Getting legless, falling down pissy‐arsed drunk: Policing men's leisure

Pages 47-61 | Published online: 28 Apr 2010
 

Abstract

This paper shows how the culture of drinking in police society can be analogously related to the ways in which certain aspects of men's leisure is handled by these same policemen. A practical mastery in policing requires an early ability to handle the business of drinking, and has long historic precedents to structure how this is understood. Incorporating rules of hierarchy, gender and cognition of the correct time, place and ways to drink, the system also encompasses time‐honoured disciplinary practices to control excesses in this activity. Using an anthropological ‘thick description’ of the processes, the author—an insider in police society for over three decades—argues that a macho working‐class culture has structured police drinking styles, and that these—like other aspects of police culture—are often hidden from scrutiny, separated off from the outside gaze. It is suggested that it is only when these slip into the public domain and become an embarrassment that they are then controlled.

The strength of these inside/outside binaries is also shown to be linked to dualistic concepts of ‘public’ and ‘private’ classification, and these in turn influence how men's leisure time drinking (and other drug taking) is policed.

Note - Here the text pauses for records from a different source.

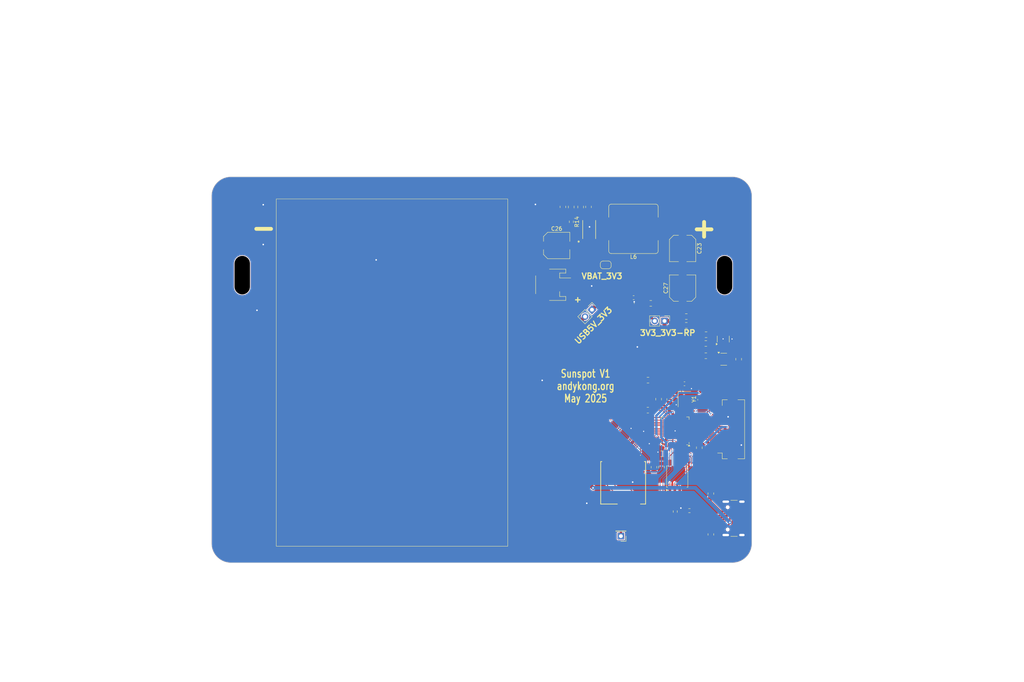
<source format=kicad_pcb>
(kicad_pcb
	(version 20241229)
	(generator "pcbnew")
	(generator_version "9.0")
	(general
		(thickness 1.09)
		(legacy_teardrops no)
	)
	(paper "A3")
	(layers
		(0 "F.Cu" signal)
		(2 "B.Cu" signal)
		(9 "F.Adhes" user "F.Adhesive")
		(11 "B.Adhes" user "B.Adhesive")
		(13 "F.Paste" user)
		(15 "B.Paste" user)
		(5 "F.SilkS" user "F.Silkscreen")
		(7 "B.SilkS" user "B.Silkscreen")
		(1 "F.Mask" user)
		(3 "B.Mask" user)
		(17 "Dwgs.User" user "User.Drawings")
		(19 "Cmts.User" user "User.Comments")
		(21 "Eco1.User" user "User.Eco1")
		(23 "Eco2.User" user "User.Eco2")
		(25 "Edge.Cuts" user)
		(27 "Margin" user)
		(31 "F.CrtYd" user "F.Courtyard")
		(29 "B.CrtYd" user "B.Courtyard")
		(35 "F.Fab" user)
		(33 "B.Fab" user)
		(39 "User.1" user)
		(41 "User.2" user)
		(43 "User.3" user)
		(45 "User.4" user)
		(47 "User.5" user)
		(49 "User.6" user)
		(51 "User.7" user)
		(53 "User.8" user)
		(55 "User.9" user)
	)
	(setup
		(stackup
			(layer "F.SilkS"
				(type "Top Silk Screen")
			)
			(layer "F.Paste"
				(type "Top Solder Paste")
			)
			(layer "F.Mask"
				(type "Top Solder Mask")
				(thickness 0.01)
			)
			(layer "F.Cu"
				(type "copper")
				(thickness 0.035)
			)
			(layer "dielectric 1"
				(type "core")
				(thickness 1)
				(material "FR4")
				(epsilon_r 4.5)
				(loss_tangent 0.02)
			)
			(layer "B.Cu"
				(type "copper")
				(thickness 0.035)
			)
			(layer "B.Mask"
				(type "Bottom Solder Mask")
				(thickness 0.01)
			)
			(layer "B.Paste"
				(type "Bottom Solder Paste")
			)
			(layer "B.SilkS"
				(type "Bottom Silk Screen")
			)
			(copper_finish "None")
			(dielectric_constraints no)
		)
		(pad_to_mask_clearance 0)
		(allow_soldermask_bridges_in_footprints no)
		(tenting front back)
		(pcbplotparams
			(layerselection 0x00000000_00000000_55555555_5755f5ff)
			(plot_on_all_layers_selection 0x00000000_00000000_00000000_00000000)
			(disableapertmacros no)
			(usegerberextensions no)
			(usegerberattributes yes)
			(usegerberadvancedattributes yes)
			(creategerberjobfile yes)
			(dashed_line_dash_ratio 12.000000)
			(dashed_line_gap_ratio 3.000000)
			(svgprecision 4)
			(plotframeref no)
			(mode 1)
			(useauxorigin no)
			(hpglpennumber 1)
			(hpglpenspeed 20)
			(hpglpendiameter 15.000000)
			(pdf_front_fp_property_popups yes)
			(pdf_back_fp_property_popups yes)
			(pdf_metadata yes)
			(pdf_single_document no)
			(dxfpolygonmode yes)
			(dxfimperialunits yes)
			(dxfusepcbnewfont yes)
			(psnegative no)
			(psa4output no)
			(plot_black_and_white yes)
			(plotinvisibletext no)
			(sketchpadsonfab no)
			(plotpadnumbers no)
			(hidednponfab no)
			(sketchdnponfab yes)
			(crossoutdnponfab yes)
			(subtractmaskfromsilk no)
			(outputformat 1)
			(mirror no)
			(drillshape 1)
			(scaleselection 1)
			(outputdirectory "")
		)
	)
	(net 0 "")
	(net 1 "Net-(AE1-A)")
	(net 2 "Net-(C1-Pad1)")
	(net 3 "GND")
	(net 4 "1V2")
	(net 5 "3V3")
	(net 6 "2V8")
	(net 7 "Net-(U2-XIN)")
	(net 8 "1V1")
	(net 9 "Net-(U3-MPP-SET)")
	(net 10 "SOLAR")
	(net 11 "Net-(U3-VCTRL)")
	(net 12 "VBAT")
	(net 13 "LORA_BUSY")
	(net 14 "LORA_NRST")
	(net 15 "LORA_SCK")
	(net 16 "LORA_MOSI")
	(net 17 "LORA_RF_SWITCH")
	(net 18 "LORA_NSS")
	(net 19 "LORA_MISO")
	(net 20 "LORA_DIO1")
	(net 21 "PWDN")
	(net 22 "CAM_SDA")
	(net 23 "RESET")
	(net 24 "unconnected-(J10-Pin_1-Pad1)")
	(net 25 "DATA6")
	(net 26 "unconnected-(J10-Pin_2-Pad2)")
	(net 27 "VSYNC")
	(net 28 "DATA2")
	(net 29 "PCLK")
	(net 30 "DATA8")
	(net 31 "DATA5")
	(net 32 "CAM_SCL")
	(net 33 "DATA4")
	(net 34 "DATA3")
	(net 35 "XCLK")
	(net 36 "unconnected-(J10-Pin_24-Pad24)")
	(net 37 "DATA9")
	(net 38 "DATA7")
	(net 39 "HREF")
	(net 40 "Net-(U3-LX)")
	(net 41 "Net-(U6-SW)")
	(net 42 "USBD-")
	(net 43 "5V")
	(net 44 "USBD+")
	(net 45 "unconnected-(J5-SBU1-PadA8)")
	(net 46 "Net-(J5-CC2)")
	(net 47 "Net-(U2-XOUT)")
	(net 48 "RP_RESET")
	(net 49 "Net-(U2-USB_DP)")
	(net 50 "Net-(U2-USB_DM)")
	(net 51 "Net-(U2-GPIO29_ADC3)")
	(net 52 "1V2_2V8_EN")
	(net 53 "unconnected-(U1-NC-Pad4)")
	(net 54 "Net-(U2-QSPI_SD3)")
	(net 55 "Net-(U2-QSPI_SD2)")
	(net 56 "Net-(U2-QSPI_SD1)")
	(net 57 "unconnected-(U2-SWD-Pad25)")
	(net 58 "Net-(U2-QSPI_SCLK)")
	(net 59 "unconnected-(U2-GPIO17-Pad28)")
	(net 60 "unconnected-(U2-GPIO27_ADC1-Pad39)")
	(net 61 "unconnected-(U2-GPIO28_ADC2-Pad40)")
	(net 62 "unconnected-(U2-SWCLK-Pad24)")
	(net 63 "Net-(U2-QSPI_SD0)")
	(net 64 "Net-(U2-QSPI_SS)")
	(net 65 "Net-(U3-ICTRL_MINUS)")
	(net 66 "unconnected-(U5-NC-Pad4)")
	(net 67 "3V3_RP")
	(net 68 "3V3_IN")
	(net 69 "unconnected-(U2-GPIO16-Pad27)")
	(net 70 "unconnected-(J5-SBU2-PadB8)")
	(net 71 "Net-(J5-CC1)")
	(footprint "Capacitor_SMD:C_0805_2012Metric" (layer "F.Cu") (at 153.553199 98.933))
	(footprint "Connector_JST:JST_PH_S2B-PH-SM4-TB_1x02-1MP_P2.00mm_Horizontal" (layer "F.Cu") (at 125.42 55.134 -90))
	(footprint "Capacitor_SMD:C_0805_2012Metric" (layer "F.Cu") (at 152.781 84.775001 -90))
	(footprint "Crystal:Crystal_SMD_3225-4Pin_3.2x2.5mm" (layer "F.Cu") (at 159.4866 84.7852 -90))
	(footprint "Capacitor_SMD:C_0805_2012Metric" (layer "F.Cu") (at 132.582001 34.9773 -90))
	(footprint "Connector_FFC-FPC:Hirose_FH12-24S-0.5SH_1x24-1MP_P0.50mm_Horizontal" (layer "F.Cu") (at 170.561 92.583 90))
	(footprint "Package_TO_SOT_SMD:SOT-23-5" (layer "F.Cu") (at 169.523999 69.2095 90))
	(footprint "Resistor_SMD:R_0805_2012Metric" (layer "F.Cu") (at 153.53365 102.3984 -90))
	(footprint "Capacitor_SMD:C_0805_2012Metric" (layer "F.Cu") (at 150.027601 79.8576 180))
	(footprint "Package_SO:SOIC-8_5.3x5.3mm_P1.27mm" (layer "F.Cu") (at 157.607 104.8319 90))
	(footprint "Capacitor_SMD:C_0603_1608Metric" (layer "F.Cu") (at 159.4866 80.7974))
	(footprint "Resistor_SMD:R_0805_2012Metric" (layer "F.Cu") (at 155.659 84.836 90))
	(footprint "Capacitor_SMD:C_0805_2012Metric" (layer "F.Cu") (at 150.749 59.944))
	(footprint "Capacitor_SMD:C_0805_2012Metric" (layer "F.Cu") (at 173.527 74.422 -90))
	(footprint "Capacitor_SMD:C_0805_2012Metric" (layer "F.Cu") (at 159.953999 63.373))
	(footprint "Connector_PinHeader_2.54mm:PinHeader_1x02_P2.54mm_Vertical" (layer "F.Cu") (at 135.509 61.595 -45))
	(footprint "Connector_USB:USB_C_Receptacle_GCT_USB4105-xx-A_16P_TopMnt_Horizontal" (layer "F.Cu") (at 173.285 115.6696 90))
	(footprint "Resistor_SMD:R_0805_2012Metric" (layer "F.Cu") (at 134.614001 34.952301 90))
	(footprint "Resistor_SMD:R_0805_2012Metric" (layer "F.Cu") (at 166.3192 109.2473 -90))
	(footprint "Connector_PinHeader_2.54mm:PinHeader_1x02_P2.54mm_Vertical" (layer "F.Cu") (at 154.31 64.516 -90))
	(footprint "Capacitor_SMD:C_0805_2012Metric" (layer "F.Cu") (at 165.018 70.358 180))
	(footprint "Jumper:SolderJumper-2_P1.3mm_Open_RoundedPad1.0x1.5mm" (layer "F.Cu") (at 139.0754 49.9872 180))
	(footprint "Resistor_SMD:R_0805_2012Metric" (layer "F.Cu") (at 166.3192 119.8372 90))
	(footprint "Capacitor_SMD:C_Elec_6.3x5.4" (layer "F.Cu") (at 159.004 45.722501 -90))
	(footprint "Inductor_SMD:L_TaiTech_TMPC1265_13.5x12.5mm" (layer "F.Cu") (at 146.257 40.64 180))
	(footprint "TPS62231DRYR:DRY0006A" (layer "F.Cu") (at 147.0914 60.8076))
	(footprint "Connector_PinHeader_2.54mm:PinHeader_1x01_P2.54mm_Vertical" (layer "F.Cu") (at 143.002 120.269 180))
	(footprint "Capacitor_SMD:C_Elec_6.3x5.4" (layer "F.Cu") (at 159.004 56.004499 90))
	(footprint "Capacitor_SMD:C_Elec_6.3x5.4" (layer "F.Cu") (at 126.362499 44.958))
	(footprint "SPV1040:SOIC_1040T_STM-L" (layer "F.Cu") (at 134.788001 40.817801 90))
	(footprint "Capacitor_SMD:C_0805_2012Metric" (layer "F.Cu") (at 130.133001 34.9773 90))
	(footprint "Resistor_SMD:R_0603_1608Metric" (layer "F.Cu") (at 157.091 113.9015 90))
	(footprint "Package_TO_SOT_SMD:SOT-23-5" (layer "F.Cu") (at 169.650999 74.4275))
	(footprint "Capacitor_SMD:C_0805_2012Metric" (layer "F.Cu") (at 159.953999 65.659))
	(footprint "Resistor_SMD:R_0603_1608Metric" (layer "F.Cu") (at 130.169001 38.809301 -90))
	(footprint "Wio_SM1262_LoRa:Wio_SM1262_LoRa"
		(layer "F.Cu")
		(uuid "d406453f-ce79-453e-a45f-b93c9fc1f518")
		(at 143.592 106.465 180)
		(descr "12-SMD Module")
		(tags "Integrated Circuit")
		(property "Reference" "IC1"
			(at 0 0 0)
			(layer "F.SilkS")
			(hide yes)
			(uuid "6a6a78a7-0ee5-4349-8775-c8772fb62327")
			(effects
				(font
					(size 1.27 1.27)
					(thickness 0.254)
				)
			)
		)
		(property "Value" "LoRa SX1262"
			(at 0 0 0)
			(layer "F.SilkS")
			(hide yes)
			(uuid "305c9700-dd89-43f2-a0d2-316ee1995450")
			(effects
				(font
					(size 1.27 1.27)
					(thickness 0.254)
				)
			)
		)
		(property "Datasheet" "https://files.seeedstudio.com/products/SenseCAP/Wio_SX1262/Wio-SX1262_Module_Datasheet.pdf"
			(at 0 0 0)
			(layer "F.Fab")
			(hide yes)
			(uuid "44013bc8-fa7e-476b-8cbb-e4b90a6cf149")
			(effects
				(font
					(size 1.27 1.27)
					(thickness 0.15)
				)
			)
		)
		(property "Description" "RF Modules Wio-SX1262 Wireless Module (Bulk), SX1262 embedded, supports LoRa&LoRaWAN on EU868 & US915"
			(at 0 0 0)
			(layer "F.Fab")
			(hide yes)
			(uuid "0edfc1db-3e5e-4eab-b6bd-a9294e0a706b")
			(effects
				(font
					(size 1.27 1.27)
					(thickness 0.15)
				)
			)
		)
		(property "Height" "3.15"
			(at 0 0 180)
			(unlocked yes)
			(layer "F.Fab")
			(hide yes)
			(uuid "b736af41-280a-4d6b-af17-23c12643e5ae")
			(effects
				(font
					(size 1 1)
					(thickness 0.15)
				)
			)
		)
		(property "Mouser Part Number" "713-114993390"
			(at 0 0 180)
			(unlocked yes)
			(layer "F.Fab")
			(hide yes)
			(uuid "5aca5cf2-05f8-4bc0-a727-1cc79015b69a")
			(effects
				(font
					(size 1 1)
					(thickness 0.15)
				)
			)
		)
		(property "Mouser Price/Stock" "https://www.mouser.co.uk/ProductDetail/Seeed-Studio/114993390?qs=NeOn4crkEuu9JWV37oJsXg%3D%3D"
			(at 0 0 180)
			(unlocked yes)
			(layer "F.Fab")
			(hide yes)
			(uuid "70b91793-4f48-42ff-874a-79434a001f17")
			(effects
				(font
					(size 1 1)
					(thickness 0.15)
				)
			)
		)
		(property "Manufacturer_Name" "Seeed Studio"
			(at 0 0 180)
			(unlocked yes)
			(layer "F.Fab")
			(hide yes)
			(uuid "567f43f5-5b0a-469e-8284-3c1244cd18ae")
			(effects
				(font
					(size 1 1)
					(thickness 0.15)
				)
			)
		)
		(property "Manufacturer_Part_Number" "114993390"
			(at 0 0 180)
			(unlocked yes)
			(layer "F.Fab")
			(hide yes)
			(uuid "9636d375-5a7f-4588-a481-6f45cd21660c")
			(effects
				(font
					(size 1 1)
					(thickness 0.15)
				)
			)
		)
		(path "/7c3ad9c3-b55e-44b0-ab6c-66a6ecf9bfa8")
		(sheetname "
... [371177 chars truncated]
</source>
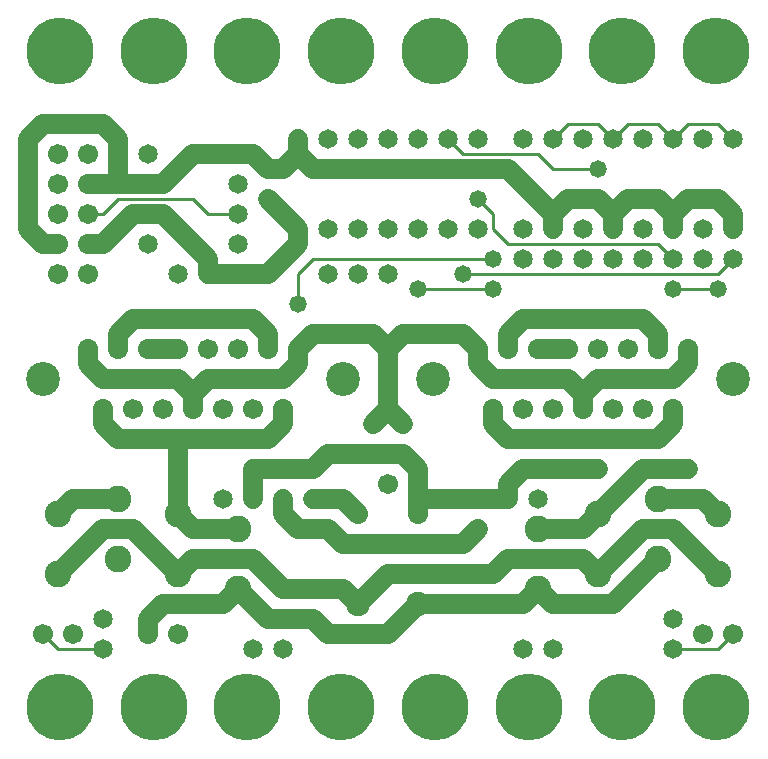
<source format=gbl>
%MOIN*%
%FSLAX25Y25*%
G04 D10 used for Character Trace; *
G04     Circle (OD=.01000) (No hole)*
G04 D11 used for Power Trace; *
G04     Circle (OD=.06500) (No hole)*
G04 D12 used for Signal Trace; *
G04     Circle (OD=.01100) (No hole)*
G04 D13 used for Via; *
G04     Circle (OD=.05800) (Round. Hole ID=.02800)*
G04 D14 used for Component hole; *
G04     Circle (OD=.06500) (Round. Hole ID=.03500)*
G04 D15 used for Component hole; *
G04     Circle (OD=.06700) (Round. Hole ID=.04300)*
G04 D16 used for Component hole; *
G04     Circle (OD=.08100) (Round. Hole ID=.05100)*
G04 D17 used for Component hole; *
G04     Circle (OD=.08900) (Round. Hole ID=.05900)*
G04 D18 used for Component hole; *
G04     Circle (OD=.11300) (Round. Hole ID=.08300)*
G04 D19 used for Component hole; *
G04     Circle (OD=.16000) (Round. Hole ID=.13000)*
G04 D20 used for Component hole; *
G04     Circle (OD=.18300) (Round. Hole ID=.15300)*
G04 D21 used for Component hole; *
G04     Circle (OD=.22291) (Round. Hole ID=.19291)*
%ADD10C,.01000*%
%ADD11C,.06500*%
%ADD12C,.01100*%
%ADD13C,.05800*%
%ADD14C,.06500*%
%ADD15C,.06700*%
%ADD16C,.08100*%
%ADD17C,.08900*%
%ADD18C,.11300*%
%ADD19C,.16000*%
%ADD20C,.18300*%
%ADD21C,.22291*%
%IPPOS*%
%LPD*%
G90*X0Y0D02*D21*X15625Y15625D03*D14*              
X30000Y35000D03*D12*X15000D01*X10000Y40000D01*D15*
D03*X20000D03*D17*X15000Y60000D03*D11*            
X30000Y75000D01*X40000D01*X55000Y60000D01*D17*D03*
D11*X60000Y65000D01*X80000D01*X90000Y55000D01*    
X110000D01*X115000Y50000D01*D16*D03*D11*          
X125000Y60000D01*X160000D01*X165000Y65000D01*     
X190000D01*X195000Y60000D01*D17*D03*D11*          
X210000Y75000D01*X220000D01*X235000Y60000D01*D17* 
D03*D14*X220000Y45000D03*D17*X215000Y65000D03*D11*
X200000Y50000D01*X180000D01*X175000Y55000D01*D17* 
D03*D11*X170000Y50000D01*X135000D01*D16*D03*D11*  
X125000Y40000D01*X105000D01*X100000Y45000D01*     
X85000D01*X75000Y55000D01*D17*D03*D11*            
X70000Y50000D01*X50000D01*X45000Y45000D01*        
Y40000D01*D15*D03*X55000D03*D14*X30000Y45000D03*  
D21*X46875Y15625D03*D17*X35000Y65000D03*          
X75000Y75000D03*D11*X60000D01*X55000Y80000D01*D17*
D03*D11*Y105000D01*X35000D01*X30000Y110000D01*    
Y115000D01*D15*D03*X40000D03*D11*X30000Y125000D02*
X55000D01*X60000Y120000D01*Y115000D01*D15*D03*D11*
Y120000D02*X65000Y125000D01*X90000D01*            
X95000Y130000D01*Y135000D01*D15*D03*D11*          
X100000Y140000D01*X120000D01*X125000Y135000D01*   
Y115000D01*X120000Y110000D01*D14*D03*D11*         
X130000D02*X125000Y115000D01*D14*                 
X130000Y110000D03*X120000Y100000D03*D11*          
X105000D01*X100000Y95000D01*X80000D01*D13*D03*D11*
Y85000D01*D14*D03*D11*X95000Y75000D02*            
X90000Y80000D01*X95000Y75000D02*X105000D01*       
X110000Y70000D01*X125000D01*D13*D03*D11*          
X150000D01*X155000Y75000D01*D14*D03*              
X165000Y85000D03*D11*X155000D01*D14*D03*D11*      
X135000D01*Y80000D01*D15*D03*D11*Y85000D02*       
Y95000D01*X130000Y100000D01*D14*D03*D11*          
X120000D01*D15*X125000Y90000D03*D11*              
X115000Y80000D02*X110000Y85000D01*D15*            
X115000Y80000D03*D11*X100000Y85000D02*X110000D01* 
D14*X100000D03*X90000D03*D11*Y80000D01*D14*       
X70000Y85000D03*D11*X55000Y105000D02*X85000D01*   
D15*X50000Y115000D03*X70000D03*D17*               
X35000Y85000D03*D11*X20000D01*X15000Y80000D01*D17*
D03*D11*X30000Y125000D02*X25000Y130000D01*        
Y135000D01*D15*D03*X35000D03*D11*Y140000D01*      
X40000Y145000D01*X80000D01*X85000Y140000D01*      
Y135000D01*D15*D03*X75000D03*D13*X95000Y150000D03*
D12*Y160000D01*X100000Y165000D01*X160000D01*D13*  
D03*D12*X165000Y170000D02*X215000D01*             
X220000Y165000D01*D14*D03*X230000Y175000D03*      
X210000D03*X230000Y165000D03*X220000Y175000D03*   
D11*Y180000D01*X225000Y185000D01*X235000D01*      
X240000Y180000D01*Y175000D01*D14*D03*Y165000D03*  
D12*X235000Y160000D01*X150000D01*D13*D03*         
X160000Y155000D03*D12*X135000D01*D13*D03*D14*     
X125000Y160000D03*D11*X155000Y135000D02*          
X150000Y140000D01*D15*X155000Y135000D03*D11*      
Y130000D01*X160000Y125000D01*X185000D01*          
X190000Y120000D01*Y115000D01*D15*D03*D11*         
Y120000D02*X195000Y125000D01*X220000D01*          
X225000Y130000D01*Y135000D01*D15*D03*D11*         
X215000D02*Y140000D01*D15*Y135000D03*D11*         
Y140000D02*X210000Y145000D01*X170000D01*          
X165000Y140000D01*Y135000D01*D15*D03*X175000D03*  
D11*X185000D01*D15*D03*X195000D03*                
X170000Y115000D03*X180000D03*X205000Y135000D03*   
X200000Y115000D03*D11*X165000Y105000D02*          
X160000Y110000D01*X165000Y105000D02*X215000D01*   
X220000Y110000D01*Y115000D01*D15*D03*X210000D03*  
D11*X195000Y80000D02*X210000Y95000D01*D17*        
X195000Y80000D03*D11*X190000Y75000D01*X175000D01* 
D17*D03*D11*X165000Y85000D02*Y90000D01*           
X170000Y95000D01*X195000D01*D13*D03*D11*          
X210000D02*X225000D01*D13*D03*D17*                
X215000Y85000D03*D11*X230000D01*X235000Y80000D01* 
D17*D03*D15*X230000Y40000D03*X240000D03*D12*      
X235000Y35000D01*X220000D01*D14*D03*D21*          
X203125Y15625D03*X234375D03*D14*X180000Y35000D03* 
X170000D03*D21*X171875Y15625D03*D14*              
X175000Y85000D03*D11*X160000Y110000D02*Y115000D01*
D15*D03*D18*X140000Y125000D03*D11*                
X130000Y140000D02*X150000D01*X125000Y135000D02*   
X130000Y140000D01*D18*X110000Y125000D03*D14*      
X115000Y160000D03*X105000D03*D15*X90000Y115000D03*
D11*Y110000D01*X85000Y105000D01*D15*              
X80000Y115000D03*X55000Y135000D03*D11*X45000D01*  
D15*D03*X65000D03*D14*Y160000D03*D11*X85000D01*   
X95000Y170000D01*Y175000D01*D14*D03*D11*          
X85000Y185000D01*D14*D03*D11*Y195000D02*X90000D01*
D14*X85000D03*D11*X80000Y200000D01*X75000D01*D14* 
D03*D11*X60000D01*X50000Y190000D01*X45000D01*D14* 
D03*D11*X35000D01*X25000D01*D15*D03*              
X15000Y200000D03*Y180000D03*D12*X30000D02*        
X35000Y185000D01*X25000Y180000D02*X30000D01*D15*  
X25000D03*D11*X35000Y190000D02*Y205000D01*        
X30000Y210000D01*X10000D01*X5000Y205000D01*       
Y175000D01*X10000Y170000D01*X15000D01*D15*D03*    
X25000Y160000D03*Y170000D03*D11*X30000D01*        
X40000Y180000D01*X45000D01*D14*D03*D11*X50000D01* 
X65000Y165000D01*Y160000D01*D14*X75000Y170000D03* 
X55000Y160000D03*X75000Y180000D03*D12*X65000D01*  
X60000Y185000D01*X35000D01*D14*X45000Y200000D03*  
D15*X25000D03*D14*X45000Y170000D03*D15*           
X15000Y190000D03*Y160000D03*D14*X75000Y190000D03* 
D21*X78125Y234375D03*X46875D03*X15625D03*D11*     
X90000Y195000D02*X95000Y200000D01*                
X100000Y195000D01*X165000D01*X180000Y180000D01*   
Y175000D01*D14*D03*D11*Y180000D02*                
X185000Y185000D01*X195000D01*X200000Y180000D01*   
Y175000D01*D14*D03*D11*Y180000D02*                
X205000Y185000D01*X215000D01*X220000Y180000D01*   
D14*X210000Y165000D03*X200000D03*                 
X240000Y205000D03*D12*X235000Y210000D01*          
X225000D01*X220000Y205000D01*D14*D03*D12*         
X215000Y210000D01*X205000D01*X200000Y205000D01*   
D14*D03*D12*X195000Y210000D01*X185000D01*         
X180000Y205000D01*D14*D03*D12*Y195000D02*         
X175000Y200000D01*X180000Y195000D02*X195000D01*   
D13*D03*D14*X190000Y205000D03*X210000D03*D12*     
X150000Y200000D02*X175000D01*X150000D02*          
X145000Y205000D01*D14*D03*X155000D03*X135000D03*  
X125000D03*D13*X155000Y185000D03*D12*             
X160000Y180000D01*Y175000D01*X165000Y170000D01*   
D14*X170000Y165000D03*Y175000D03*X155000D03*      
X180000Y165000D03*X145000Y175000D03*              
X190000Y165000D03*Y175000D03*X135000D03*          
X170000Y205000D03*X125000Y175000D03*              
X115000Y205000D03*Y175000D03*D13*                 
X220000Y155000D03*D12*X235000D01*D13*D03*D18*     
X240000Y125000D03*D14*X230000Y205000D03*D21*      
X234375Y234375D03*X203125D03*X171875D03*          
X140625D03*X109375D03*D14*X105000Y205000D03*      
Y175000D03*D21*X109375Y15625D03*X140625D03*D14*   
X95000Y205000D03*D11*Y200000D01*D18*              
X10000Y125000D03*D14*X80000Y35000D03*X90000D03*   
D21*X78125Y15625D03*M02*                          

</source>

As drink offences are not ‘recordable crimes’ in police terms they have less status than official ‘crime’ matters, and the underclass of society—who the police have long been tasked to control in respect of this aspect of their culture—can thus be dealt with in arbitrary, gender‐specific and variable ways that reflect the fact that men are expected to ‘get legless’. Indeed the way the police command and control men's leisure‐time activities, mirrors their own drinking styles, and also depends on following long‐established rules of practice, the specificities of the occasion, and some damage limitation in the event of excess.